Foreign Minister Bruno Rodriguez Parrilla told The Associated Press that while the U.S. administration has cut off most communication with Cuba and is trying to pressure the communist government by restricting the flow of oil, progress made under former U.S. President Barack Obama has not been undone.

“I would describe myself as extremely optimistic,” Rodriguez said. “There’s a historical trend that’s irreversible.”

He said relations between the two countries would never return to the way they were before December 2014, when Obama and then-Cuban President Raul Castro declared that they would reestablish diplomatic relations.

“There have been levels of communication and mutual familiarity between the peoples of both countries that are irreversible,” Rodriguez said.

He said Cuba was prepared for a worsening of tensions during the presidential campaign season because the Trump administration believes that Cuban Americans in South Florida support a hard line on the island.

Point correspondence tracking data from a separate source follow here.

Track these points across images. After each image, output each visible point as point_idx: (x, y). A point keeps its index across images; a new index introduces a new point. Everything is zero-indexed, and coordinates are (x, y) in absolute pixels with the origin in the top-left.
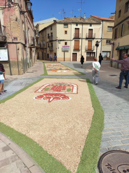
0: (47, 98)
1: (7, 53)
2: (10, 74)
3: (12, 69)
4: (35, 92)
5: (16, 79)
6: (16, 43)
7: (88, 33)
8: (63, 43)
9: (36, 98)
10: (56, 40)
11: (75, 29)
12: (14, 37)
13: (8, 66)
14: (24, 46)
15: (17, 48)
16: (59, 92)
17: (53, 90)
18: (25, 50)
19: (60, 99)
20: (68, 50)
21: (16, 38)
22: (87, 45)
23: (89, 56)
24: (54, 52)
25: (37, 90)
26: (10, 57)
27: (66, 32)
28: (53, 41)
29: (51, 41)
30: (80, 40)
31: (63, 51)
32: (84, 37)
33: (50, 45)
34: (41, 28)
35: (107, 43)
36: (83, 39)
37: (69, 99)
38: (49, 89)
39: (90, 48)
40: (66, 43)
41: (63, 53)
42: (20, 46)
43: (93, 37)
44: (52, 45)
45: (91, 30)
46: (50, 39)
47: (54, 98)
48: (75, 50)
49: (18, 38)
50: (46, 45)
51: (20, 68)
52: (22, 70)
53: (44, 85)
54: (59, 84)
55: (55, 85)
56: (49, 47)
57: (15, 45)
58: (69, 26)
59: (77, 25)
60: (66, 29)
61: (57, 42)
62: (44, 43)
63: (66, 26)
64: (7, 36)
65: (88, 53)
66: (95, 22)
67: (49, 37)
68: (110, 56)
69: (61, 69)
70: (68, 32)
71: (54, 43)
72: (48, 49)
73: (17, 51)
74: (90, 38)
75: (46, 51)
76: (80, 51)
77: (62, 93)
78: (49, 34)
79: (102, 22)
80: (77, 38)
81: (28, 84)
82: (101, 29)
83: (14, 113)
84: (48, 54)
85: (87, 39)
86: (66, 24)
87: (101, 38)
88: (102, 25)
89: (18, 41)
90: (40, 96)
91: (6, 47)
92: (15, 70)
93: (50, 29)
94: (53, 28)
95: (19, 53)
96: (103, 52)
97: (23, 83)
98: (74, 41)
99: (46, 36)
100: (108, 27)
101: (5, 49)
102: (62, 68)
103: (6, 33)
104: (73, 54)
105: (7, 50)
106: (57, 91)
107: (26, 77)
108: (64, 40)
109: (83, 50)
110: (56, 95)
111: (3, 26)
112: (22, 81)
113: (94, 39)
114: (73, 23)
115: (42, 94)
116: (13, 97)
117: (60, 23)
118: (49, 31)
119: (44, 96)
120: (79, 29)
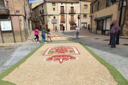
0: (57, 59)
1: (10, 24)
2: (14, 41)
3: (16, 37)
4: (43, 55)
5: (20, 45)
6: (18, 15)
7: (70, 9)
8: (52, 17)
9: (46, 60)
10: (47, 15)
11: (61, 6)
12: (16, 11)
13: (12, 35)
14: (25, 18)
15: (20, 20)
16: (64, 54)
17: (57, 53)
18: (26, 21)
19: (69, 60)
20: (56, 22)
21: (18, 11)
22: (70, 19)
23: (72, 26)
24: (46, 24)
25: (44, 53)
26: (14, 27)
27: (54, 9)
28: (44, 16)
29: (43, 16)
30: (65, 15)
31: (52, 23)
32: (68, 12)
33: (42, 19)
34: (33, 6)
35: (84, 17)
36: (67, 14)
37: (76, 59)
38: (53, 52)
39: (73, 21)
40: (54, 17)
41: (53, 24)
42: (22, 18)
43: (74, 13)
44: (44, 19)
45: (72, 7)
46: (42, 14)
47: (63, 59)
48: (61, 22)
49: (20, 11)
50: (38, 19)
51: (23, 36)
52: (25, 38)
53: (47, 49)
54: (60, 47)
55: (57, 48)
56: (41, 20)
57: (17, 17)
58: (56, 4)
59: (62, 4)
60: (54, 7)
61: (48, 16)
62: (37, 17)
63: (54, 5)
64: (9, 9)
65: (71, 24)
66: (75, 2)
67: (41, 13)
68: (87, 26)
69: (54, 36)
70: (55, 9)
71: (45, 17)
72: (41, 22)
73: (20, 22)
74: (72, 13)
75: (39, 24)
76: (66, 23)
77: (67, 54)
78: (40, 11)
79: (80, 2)
80: (62, 13)
81: (33, 49)
82: (79, 7)
83: (34, 77)
84: (41, 26)
85: (70, 14)
86: (54, 3)
87: (80, 14)
88: (80, 3)
89: (20, 14)
90: (50, 58)
91: (9, 19)
92: (18, 38)
93: (41, 7)
94: (44, 6)
95: (21, 24)
96: (82, 23)
97: (28, 48)
98: (60, 15)
99: (38, 12)
100: (84, 5)
101: (8, 20)
102: (56, 36)
103: (9, 7)
104: (60, 25)
105: (10, 21)
106: (62, 53)
107: (29, 44)
108: (53, 15)
109: (68, 22)
110: (63, 56)
111: (6, 1)
112: (26, 47)
113: (75, 14)
114: (59, 2)
115: (50, 56)
116: (25, 61)
117: (49, 2)
118: (40, 9)
119: (53, 58)
120: (63, 7)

He called that an “erroneous political calculation.”

“I believe it’s proven that the majority of Cubans in Florida support the advances in the normalization of relations and the lifting of the blockade, and the younger they are, the more they support it,” Rodriguez said.

He also says Cuba is finding ways to buy oil despite U.S. attempts to stop it by imposing sanctions on shipping firms and threatening third countries, insurance firms and others with retaliation for helping Cuba obtain petroleum.

Oil shortages led to cutbacks in government fuel consumption and distribution last month, resulting in long lines at gas stations and reductions in public transport.

“We’ve increased our ability to transport (oil). The way the world works today makes it impossible for the United States to impede the arrival of oil tankers to Cuba,” Rodriguez said. “There are ways to do it, and I’m sure that the situation that we’ve had in September specifically … that will be overcome in coming weeks.”